EXTRAIT DE PAGE:

RÉPUBLIQUE FRANÇAISE
AU NOM DU PEUPLE FRANÇAIS
COUR D'APPEL DE PARIS
Pôle 6 - Chambre 2
ARRET DU 15 Mars 2012
(n° , 6 pages)
Numéro d'inscription au répertoire général : S 11/01359
Décision déférée à la Cour : jugement rendu le 29 Octobre 2010 par le conseil de prud'hommes de PARIS - RG n° F0806032
DEMANDERESSE AU CONTREDIT
SA MCS GROUPE
[Adresse 1]
[Adresse 1]
représentée par Me Jean-Charles GUILLARD, avocat au barreau de PARIS, toque : E1253
DEFENDEUR AU CONTREDIT
Monsieur [K] [O]
[Adresse 2]
[Adresse 2] (BELGIQUE)
représenté par Me Emmanuelle BOMPARD, avocat au barreau de PARIS, toque : D1252
COMPOSITION DE LA COUR :
En application des dispositions de l'article 945-1 du code de procédure civile, l'affaire a été débattue le 25 janvier 2012, en audience publique, les parties ne s'y étant pas opposées, devant Madame Irène LEBÉ, Président, chargée d'instruire l'affaire.
Ce magistrat a rendu compte des plaidoiries dans le délibéré de la Cour, composée de :
Madame Irène LEBÉ, Président
Madame Catherine BEZIO, Conseiller
Madame Martine CANTAT, Conseiller
GREFFIER : Madame FOULON, lors des débats
ARRET :
- contradictoire
- prononcé publiquement par Madame Irène LEBÉ, Président
- signé par Madame Irène LEBÉ, Président et par Madame FOULON, Greffier présent lors du prononcé.
**********
La Cour statue sur le contredit régulièrement formé par la SA MCS Groupe à l'encontre du jugement rendu le 29 octobre 2010 par le conseil de prud'hommes de Paris, section Encadrement , chambre 6, qui s'est déclaré compétent pour connaître du litige l'opposant à M.J. [O] .

OBJECTIF: Recopiez mot pour mot, s'il vous plaît, le passage de l'arrêt de la cour d'appel allant de « Ce magistrat a » à « lors du prononcé. ».

ENTRÉES:
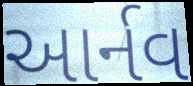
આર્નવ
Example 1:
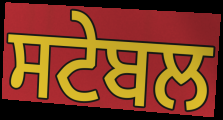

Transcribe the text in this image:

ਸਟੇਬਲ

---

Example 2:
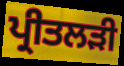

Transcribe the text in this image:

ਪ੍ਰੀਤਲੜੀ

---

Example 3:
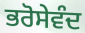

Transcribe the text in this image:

--

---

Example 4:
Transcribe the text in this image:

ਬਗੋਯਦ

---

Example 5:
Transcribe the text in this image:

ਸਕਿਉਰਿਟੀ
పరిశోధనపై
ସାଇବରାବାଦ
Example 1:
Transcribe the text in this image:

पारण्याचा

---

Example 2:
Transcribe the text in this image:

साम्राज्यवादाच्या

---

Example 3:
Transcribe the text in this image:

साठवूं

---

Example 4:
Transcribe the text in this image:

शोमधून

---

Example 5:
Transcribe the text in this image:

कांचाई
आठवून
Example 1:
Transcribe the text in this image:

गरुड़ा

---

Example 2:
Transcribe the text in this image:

RÉSOLUTION DU PROBLÈME:
Ce magistrat a rendu compte des plaidoiries dans le délibéré de la Cour, composée de :
Madame Irène LEBÉ, Président
Madame Catherine BEZIO, Conseiller
Madame Martine CANTAT, Conseiller
GREFFIER : Madame FOULON, lors des débats
ARRET :
- contradictoire
- prononcé publiquement par Madame Irène LEBÉ, Président
- signé par Madame Irène LEBÉ, Président et par Madame FOULON, Greffier présent lors du prononcé.